> **Work to be completed**
Look through the lines below, find those with the word "bare", and copy them.

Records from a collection
********

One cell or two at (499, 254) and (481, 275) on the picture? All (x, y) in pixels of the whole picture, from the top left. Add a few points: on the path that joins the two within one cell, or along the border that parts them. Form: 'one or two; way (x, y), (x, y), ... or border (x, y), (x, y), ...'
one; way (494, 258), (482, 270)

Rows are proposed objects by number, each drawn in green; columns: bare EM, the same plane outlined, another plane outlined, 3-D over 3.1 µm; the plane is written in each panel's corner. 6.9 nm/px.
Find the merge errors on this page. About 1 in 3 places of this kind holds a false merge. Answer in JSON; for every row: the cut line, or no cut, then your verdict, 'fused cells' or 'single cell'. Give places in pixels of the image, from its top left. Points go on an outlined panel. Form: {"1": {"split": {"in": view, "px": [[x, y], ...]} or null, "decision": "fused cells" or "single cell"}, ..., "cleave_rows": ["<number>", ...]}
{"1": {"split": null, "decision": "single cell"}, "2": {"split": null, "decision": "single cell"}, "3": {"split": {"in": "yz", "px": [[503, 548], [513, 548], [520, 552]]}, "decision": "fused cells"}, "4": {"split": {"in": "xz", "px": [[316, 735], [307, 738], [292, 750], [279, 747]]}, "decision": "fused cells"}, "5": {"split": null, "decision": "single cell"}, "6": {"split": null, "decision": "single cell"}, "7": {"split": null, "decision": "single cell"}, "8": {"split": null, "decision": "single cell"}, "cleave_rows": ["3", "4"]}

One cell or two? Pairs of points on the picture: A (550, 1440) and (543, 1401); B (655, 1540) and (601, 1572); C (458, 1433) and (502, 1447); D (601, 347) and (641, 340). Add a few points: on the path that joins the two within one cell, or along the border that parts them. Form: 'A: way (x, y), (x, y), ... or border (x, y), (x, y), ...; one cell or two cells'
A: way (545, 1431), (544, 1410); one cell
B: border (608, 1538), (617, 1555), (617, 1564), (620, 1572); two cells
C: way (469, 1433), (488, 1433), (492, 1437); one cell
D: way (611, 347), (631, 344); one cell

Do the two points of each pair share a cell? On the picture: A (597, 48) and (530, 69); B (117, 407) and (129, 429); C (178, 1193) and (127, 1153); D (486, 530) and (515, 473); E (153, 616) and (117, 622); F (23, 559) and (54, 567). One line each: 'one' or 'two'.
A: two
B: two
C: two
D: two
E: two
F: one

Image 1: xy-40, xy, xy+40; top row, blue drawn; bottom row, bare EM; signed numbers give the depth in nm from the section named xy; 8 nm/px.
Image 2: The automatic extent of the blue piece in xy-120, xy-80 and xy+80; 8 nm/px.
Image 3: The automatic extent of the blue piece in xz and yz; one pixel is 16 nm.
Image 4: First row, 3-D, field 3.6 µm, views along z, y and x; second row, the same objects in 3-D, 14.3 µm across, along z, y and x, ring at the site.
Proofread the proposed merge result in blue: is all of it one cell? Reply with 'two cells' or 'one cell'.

********

> **Completed task**
Rows are proposed objects by number, each drawn in green; columns: bare EM, the same plane outlined, another plane outlined, 3-D over 3.1 µm; the plane is written in each panel's corner. 6.9 nm/px.
Image 1: xy-40, xy, xy+40; top row, blue drawn; bottom row, bare EM; signed numbers give the depth in nm from the section named xy; 8 nm/px.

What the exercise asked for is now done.